(Task objective)
If a line in the records contains the string "lines", show that line.

(Entries supplied)
++++++++
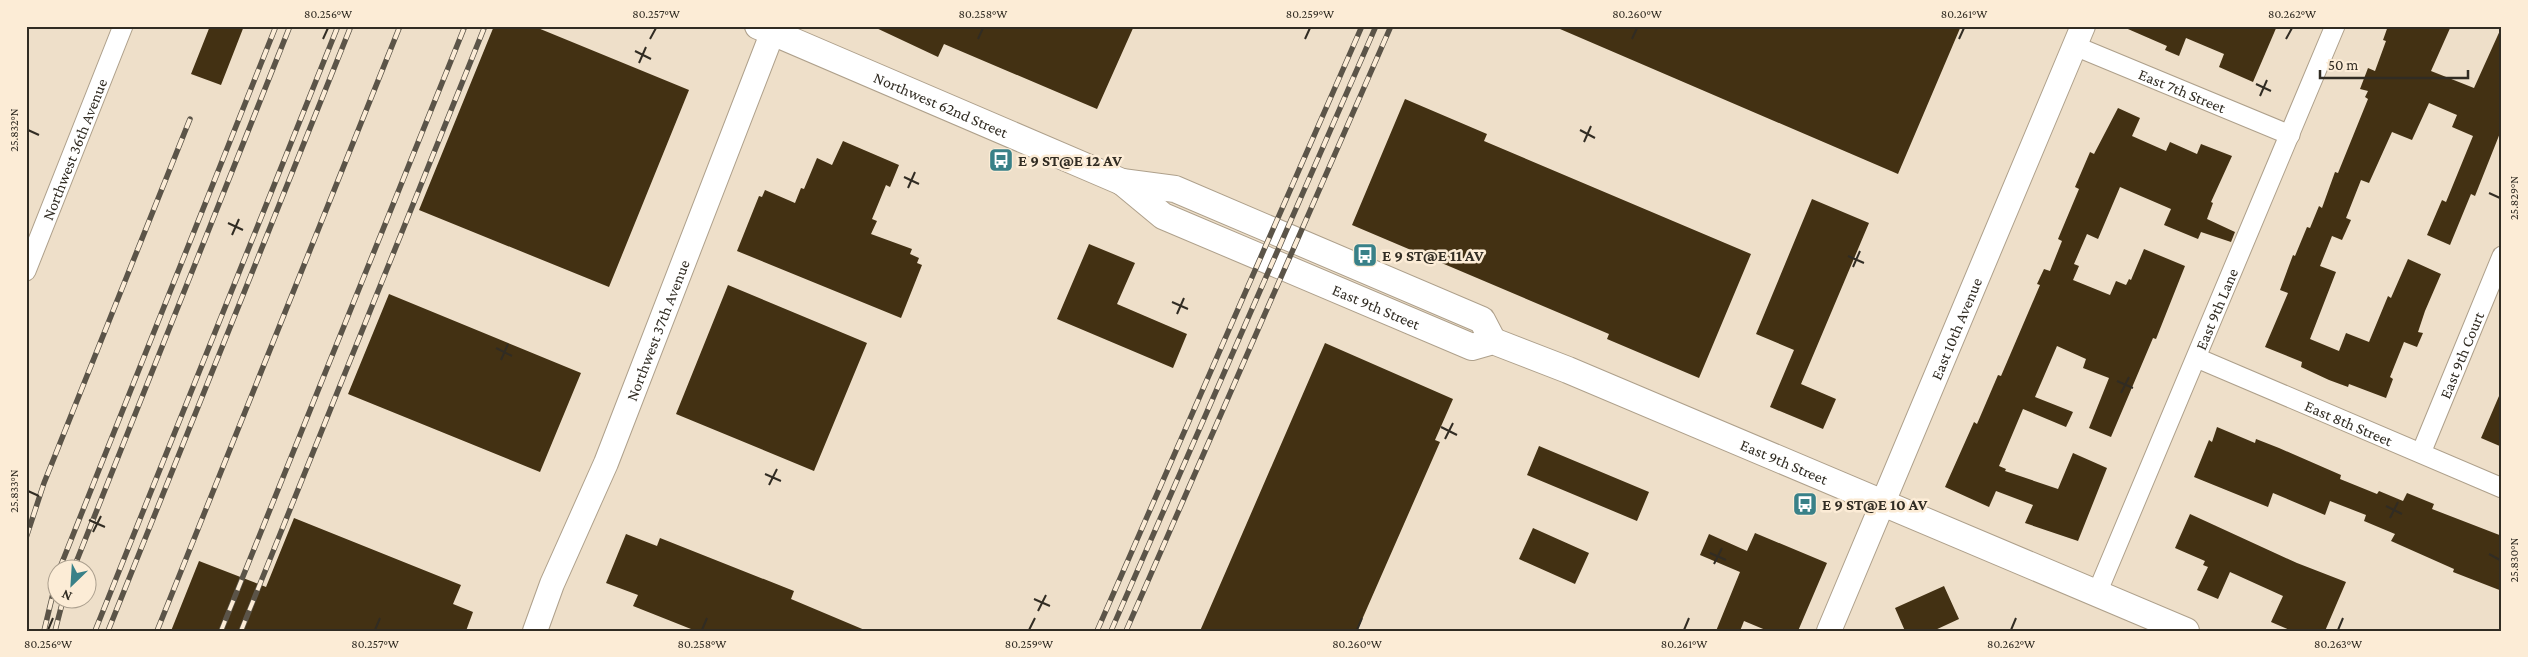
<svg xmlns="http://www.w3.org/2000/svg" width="2528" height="657" viewBox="0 0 2528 657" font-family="'Crimson Pro',serif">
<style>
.building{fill:#433113}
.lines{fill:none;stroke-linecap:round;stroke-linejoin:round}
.minor-casing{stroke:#aea08b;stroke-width:21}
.tertiary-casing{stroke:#aea08b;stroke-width:26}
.secondary-casing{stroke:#aea08b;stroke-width:28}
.minor{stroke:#fff;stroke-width:19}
.tertiary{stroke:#fff;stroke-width:24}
.secondary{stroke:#fff;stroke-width:26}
.rail-casing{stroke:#5b5448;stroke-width:5.5}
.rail{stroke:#fcecd6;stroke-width:4;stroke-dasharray:11;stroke-linecap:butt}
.ticks{fill:none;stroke:#312c23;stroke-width:2}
.labels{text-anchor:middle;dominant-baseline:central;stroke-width:5;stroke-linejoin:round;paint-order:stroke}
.street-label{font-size:16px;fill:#312c23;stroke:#fcecd6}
.poi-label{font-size:16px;font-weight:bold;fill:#312c23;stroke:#fcecd6;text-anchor:start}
.neatline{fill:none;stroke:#312c23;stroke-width:2}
.ticks-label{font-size:12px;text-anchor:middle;fill:#312c23}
</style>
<rect width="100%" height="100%" fill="#eedfc9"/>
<path class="building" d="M210 26H244L221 85 191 74Z
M494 26H533L689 90 609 287 419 210Z
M872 26H1134L1097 109 944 44 938 57Z
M1553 26H1961L1898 174Z
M2121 26H2277L2253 82 2219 67 2224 54 2186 38 2179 56 2165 50 2167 46Z
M2388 26H2451L2431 71 2474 88 2502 26V128L2475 196 2471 194 2450 245 2427 235 2442 200 2446 202 2473 136 2452 127 2457 115 2429 103 2412 140 2392 132 2369 183 2361 180 2346 218 2351 220 2342 240 2332 236 2320 266 2336 272 2310 339 2339 351 2346 333 2369 342 2388 296 2391 298 2408 259 2441 274 2425 311 2418 332 2423 333 2417 347 2404 342 2390 377 2393 379 2386 398 2349 384 2348 387 2329 380 2301 367 2302 362 2265 347 2288 293 2280 290 2293 255 2295 256 2307 227 2310 228 2319 206 2322 208 2335 172 2338 173 2368 99 2365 97 2368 91 2360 89 2368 68 2375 71 2386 41 2383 40Z
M1405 99 1487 134 1484 141 1751 254 1699 378 1607 339 1609 334 1352 225Z
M2118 108 2140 118 2132 136 2166 151 2170 142 2197 154 2201 144 2232 156 2211 202 2213 203 2207 219 2235 232 2231 242 2201 232 2198 239 2164 225 2171 209 2120 187 2098 239 2087 234 2074 264 2079 266 2073 280 2110 295 2116 281 2126 285 2129 279 2131 280 2144 249 2185 266 2156 339 2153 338 2111 437 2089 428 2109 378 2083 368 2086 359 2057 346 2035 397 2073 412 2066 427 2023 409 1999 466 2006 469 2005 471 2058 489 2073 453 2107 468 2078 541 2025 523 2033 505 1996 491 1989 507 1945 487 1974 422 1977 424 1998 375 2001 376 2040 285 2037 284 2044 269 2050 271 2062 241 2058 239 2079 189 2075 187 2090 152 2094 154Z
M843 141 899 165 890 187 886 185 872 219 877 221 871 234 912 249 910 254 919 258 917 263 922 265 901 318 737 251 759 196 762 197 765 190 795 203 801 188 804 189 817 158 832 165Z
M1812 199 1869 223 1801 384 1836 399 1823 429 1770 407 1794 350 1756 334Z
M1089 244 1135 263 1117 304 1187 334 1173 368 1057 319Z
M728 285 867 343 814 471 676 414Z
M389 294 581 373 540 472 348 394Z
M1325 343 1453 399 1435 440 1440 442 1357 631H1200Z
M2502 389V447L2481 438Z
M2217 427 2255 443 2256 439 2279 448 2341 475 2340 479 2377 494 2379 491 2403 501 2407 493 2434 504 2432 509 2502 536V591L2453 572 2454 569 2391 541 2395 534 2364 521 2366 515 2330 501 2325 515 2273 493 2268 507 2194 477 2209 440 2212 442Z
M1539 446 1649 492 1637 521 1527 475Z
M2190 514 2297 563 2346 582 2325 631H2292L2271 622 2283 596 2230 572 2218 599 2197 590 2208 567 2203 565 2205 561 2175 548Z
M294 518 461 585 453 604 473 612 466 631H171L199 561 266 587Z
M1533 528 1589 553 1575 584 1519 559Z
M1755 533 1827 563 1798 631H1768L1744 621 1740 631H1716L1740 572 1700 555 1709 534 1747 551Z
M626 534 657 546 660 538 794 591 791 599 867 631H696L633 606 638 595 606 583Z
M1944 586 1959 619 1933 631H1905L1895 608Z"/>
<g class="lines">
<defs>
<g id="minor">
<path id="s1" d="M2075 46 2290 135"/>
<path id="s2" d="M26 271 123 26"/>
<path id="s3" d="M2197 358 2502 488"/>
<path id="s4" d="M2421 453 2502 256"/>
<path id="s5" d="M2097 593 2335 26"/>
</g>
<g id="tertiary">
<path id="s6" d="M535 631 552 584 606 463 775 26"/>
<path id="s7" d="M1829 631 2083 26"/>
</g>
<g id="secondary">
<path id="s8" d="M758 26 1122 182 1163 216 1472 347 1493 341 1568 370 2186 631"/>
<path d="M1122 182 1175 189 1482 320 1493 341"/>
</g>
</defs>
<use href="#minor" class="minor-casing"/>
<use href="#tertiary" class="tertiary-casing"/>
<use href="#secondary" class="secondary-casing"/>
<use href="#minor" class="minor"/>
<use href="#tertiary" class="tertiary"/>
<use href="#secondary" class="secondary"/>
<defs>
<path id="rail" d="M26 538 44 483 190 119
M59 570 276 26
M73 570 290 26
M44 631 58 573
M55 631 63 600
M95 631 338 26
M108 631 351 26
M157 631 400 26
M221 631 465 26
M241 631 485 26
M1097 631 1362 26
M1111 631 1376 26
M1126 631 1391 26"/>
</defs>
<use href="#rail" class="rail-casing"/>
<use href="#rail" class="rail"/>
</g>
<path class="ticks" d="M323 39 328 28M650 39 656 28M978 39 983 28M1305 39 1310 28M1632 39 1637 28M1959 39 1964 28M2286 39 2292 28M635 51 651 59M639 63 646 47M2256 84 2271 91M2260 96 2267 80M28 130 39 135M1580 130 1595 138M1584 142 1591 126M904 177 919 184M908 188 915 172M2489 193 2500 198M228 223 243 230M232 235 239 219M1848 256 1864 263M1853 267 1860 251M1172 302 1188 309M1177 314 1184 298M496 348 512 356M501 360 508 344M2117 381 2133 388M2121 393 2129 377M1441 427 1457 435M1445 439 1453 423M765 474 781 481M769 485 777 469M28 491 39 496M2386 506 2402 514M2390 518 2398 502M89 520 105 527M93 532 101 516M1710 553 1726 560M2489 554 2500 560M1714 564 1722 548M1034 599 1050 606M1038 611 1046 595M48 630 53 618M375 630 380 618M702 630 707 618M1029 630 1035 618M1357 630 1362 618M1684 630 1689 618M2011 630 2016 618M2338 630 2343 618"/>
<defs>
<symbol id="bus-square" viewBox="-11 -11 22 22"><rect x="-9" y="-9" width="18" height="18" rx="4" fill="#398188" stroke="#fcecd6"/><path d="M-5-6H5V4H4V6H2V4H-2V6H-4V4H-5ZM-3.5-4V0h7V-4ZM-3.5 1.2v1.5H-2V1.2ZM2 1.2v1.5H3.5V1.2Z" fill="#fff"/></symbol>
</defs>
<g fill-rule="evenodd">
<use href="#bus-square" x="987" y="146" width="28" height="28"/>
<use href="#bus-square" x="1351" y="241" width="28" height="28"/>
<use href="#bus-square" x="1791" y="490" width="28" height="28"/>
</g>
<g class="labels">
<g class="street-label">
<text stroke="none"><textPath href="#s1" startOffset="116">East 7th Street</textPath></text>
<text stroke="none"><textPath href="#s8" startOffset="199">Northwest 62nd Street</textPath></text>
<text stroke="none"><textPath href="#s2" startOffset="131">Northwest 36th Avenue</textPath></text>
<text stroke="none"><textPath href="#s8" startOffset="681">East 9th Street</textPath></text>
<text stroke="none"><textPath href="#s5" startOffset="308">East 9th Lane</textPath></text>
<text stroke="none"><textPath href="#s7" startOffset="328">East 10th Avenue</textPath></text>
<text stroke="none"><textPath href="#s6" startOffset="325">Northwest 37th Avenue</textPath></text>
<text stroke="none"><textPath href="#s4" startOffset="106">East 9th Court</textPath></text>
<text stroke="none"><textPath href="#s3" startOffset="165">East 8th Street</textPath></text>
<text stroke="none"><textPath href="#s8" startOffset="1122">East 9th Street</textPath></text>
</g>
<g class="poi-label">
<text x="1018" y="160">E 9 ST@E 12 AV</text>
<text x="1382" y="255">E 9 ST@E 11 AV</text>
<text x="1822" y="504">E 9 ST@E 10 AV</text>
</g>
</g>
<rect width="2528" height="657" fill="none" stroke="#fcecd6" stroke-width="55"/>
<g transform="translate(72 584) rotate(205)"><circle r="24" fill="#fcecd6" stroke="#ab9f8e"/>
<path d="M0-4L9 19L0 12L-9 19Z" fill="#398188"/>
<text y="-8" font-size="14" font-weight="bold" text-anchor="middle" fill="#312c23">N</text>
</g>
<path d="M2320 70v8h148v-8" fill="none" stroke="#312c23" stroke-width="2.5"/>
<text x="2328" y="70" font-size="15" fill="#312c23" stroke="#fcecd6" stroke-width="4" paint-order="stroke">50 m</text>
<rect x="28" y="28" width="2472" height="602" class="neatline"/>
<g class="ticks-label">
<text x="328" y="18">80.256°W</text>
<text x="656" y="18">80.257°W</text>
<text x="983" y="18">80.258°W</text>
<text x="1310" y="18">80.259°W</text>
<text x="1637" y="18">80.260°W</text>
<text x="1964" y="18">80.261°W</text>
<text x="2292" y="18">80.262°W</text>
<text transform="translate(14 130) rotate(-90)" y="4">25.832°N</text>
<text transform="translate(2514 198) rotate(-90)" y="4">25.829°N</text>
<text transform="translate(14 491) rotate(-90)" y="4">25.833°N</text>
<text transform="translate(2514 560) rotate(-90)" y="4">25.830°N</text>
<text x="48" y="648">80.256°W</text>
<text x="375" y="648">80.257°W</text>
<text x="702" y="648">80.258°W</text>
<text x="1029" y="648">80.259°W</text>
<text x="1357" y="648">80.260°W</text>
<text x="1684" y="648">80.261°W</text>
<text x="2011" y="648">80.262°W</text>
<text x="2338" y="648">80.263°W</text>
</g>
</svg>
++++++++
(Answer box)
.lines{fill:none;stroke-linecap:round;stroke-linejoin:round}
<g class="lines">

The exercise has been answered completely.